- [The problem]:
Could you rewrite these lines, swapping every "Excellent" for "Strong" and leaving everything else as it is?

[Saved data entries]
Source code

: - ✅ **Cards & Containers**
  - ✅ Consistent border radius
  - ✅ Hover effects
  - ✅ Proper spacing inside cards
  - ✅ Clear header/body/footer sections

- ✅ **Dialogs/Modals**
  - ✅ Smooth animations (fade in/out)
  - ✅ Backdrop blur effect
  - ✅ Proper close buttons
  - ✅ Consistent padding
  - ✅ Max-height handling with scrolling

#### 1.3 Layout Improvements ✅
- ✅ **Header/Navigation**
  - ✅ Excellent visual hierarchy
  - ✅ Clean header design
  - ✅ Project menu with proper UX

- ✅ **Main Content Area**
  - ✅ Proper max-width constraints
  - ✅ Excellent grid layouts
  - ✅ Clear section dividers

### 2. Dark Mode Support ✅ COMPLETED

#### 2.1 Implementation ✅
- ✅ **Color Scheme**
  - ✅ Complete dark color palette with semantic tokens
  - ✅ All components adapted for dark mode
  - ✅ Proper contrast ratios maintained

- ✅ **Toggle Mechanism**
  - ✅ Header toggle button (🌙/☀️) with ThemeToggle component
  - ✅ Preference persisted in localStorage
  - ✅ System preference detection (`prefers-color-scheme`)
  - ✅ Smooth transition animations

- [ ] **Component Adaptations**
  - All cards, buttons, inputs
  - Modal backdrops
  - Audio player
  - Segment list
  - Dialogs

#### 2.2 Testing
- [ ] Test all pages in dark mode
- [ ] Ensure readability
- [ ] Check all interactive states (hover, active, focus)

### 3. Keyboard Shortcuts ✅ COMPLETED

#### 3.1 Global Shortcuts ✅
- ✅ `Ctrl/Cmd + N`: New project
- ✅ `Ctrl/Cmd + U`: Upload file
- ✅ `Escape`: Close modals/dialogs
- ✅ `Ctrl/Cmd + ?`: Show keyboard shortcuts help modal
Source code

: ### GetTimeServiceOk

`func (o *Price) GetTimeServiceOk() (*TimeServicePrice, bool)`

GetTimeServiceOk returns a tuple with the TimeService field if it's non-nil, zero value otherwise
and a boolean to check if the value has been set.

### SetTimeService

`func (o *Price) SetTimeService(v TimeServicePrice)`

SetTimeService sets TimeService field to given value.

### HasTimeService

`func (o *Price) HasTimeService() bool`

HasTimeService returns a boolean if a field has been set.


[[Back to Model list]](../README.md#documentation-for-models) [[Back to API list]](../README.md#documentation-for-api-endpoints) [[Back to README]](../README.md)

- [Exercise output]:
Source code

: - ✅ **Cards & Containers**
  - ✅ Consistent border radius
  - ✅ Hover effects
  - ✅ Proper spacing inside cards
  - ✅ Clear header/body/footer sections

- ✅ **Dialogs/Modals**
  - ✅ Smooth animations (fade in/out)
  - ✅ Backdrop blur effect
  - ✅ Proper close buttons
  - ✅ Consistent padding
  - ✅ Max-height handling with scrolling

#### 1.3 Layout Improvements ✅
- ✅ **Header/Navigation**
  - ✅ Strong visual hierarchy
  - ✅ Clean header design
  - ✅ Project menu with proper UX

- ✅ **Main Content Area**
  - ✅ Proper max-width constraints
  - ✅ Strong grid layouts
  - ✅ Clear section dividers

### 2. Dark Mode Support ✅ COMPLETED

#### 2.1 Implementation ✅
- ✅ **Color Scheme**
  - ✅ Complete dark color palette with semantic tokens
  - ✅ All components adapted for dark mode
  - ✅ Proper contrast ratios maintained

- ✅ **Toggle Mechanism**
  - ✅ Header toggle button (🌙/☀️) with ThemeToggle component
  - ✅ Preference persisted in localStorage
  - ✅ System preference detection (`prefers-color-scheme`)
  - ✅ Smooth transition animations

- [ ] **Component Adaptations**
  - All cards, buttons, inputs
  - Modal backdrops
  - Audio player
  - Segment list
  - Dialogs

#### 2.2 Testing
- [ ] Test all pages in dark mode
- [ ] Ensure readability
- [ ] Check all interactive states (hover, active, focus)

### 3. Keyboard Shortcuts ✅ COMPLETED

#### 3.1 Global Shortcuts ✅
- ✅ `Ctrl/Cmd + N`: New project
- ✅ `Ctrl/Cmd + U`: Upload file
- ✅ `Escape`: Close modals/dialogs
- ✅ `Ctrl/Cmd + ?`: Show keyboard shortcuts help modal
Source code

: ### GetTimeServiceOk

`func (o *Price) GetTimeServiceOk() (*TimeServicePrice, bool)`

GetTimeServiceOk returns a tuple with the TimeService field if it's non-nil, zero value otherwise
and a boolean to check if the value has been set.

### SetTimeService

`func (o *Price) SetTimeService(v TimeServicePrice)`

SetTimeService sets TimeService field to given value.

### HasTimeService

`func (o *Price) HasTimeService() bool`

HasTimeService returns a boolean if a field has been set.


[[Back to Model list]](../README.md#documentation-for-models) [[Back to API list]](../README.md#documentation-for-api-endpoints) [[Back to README]](../README.md)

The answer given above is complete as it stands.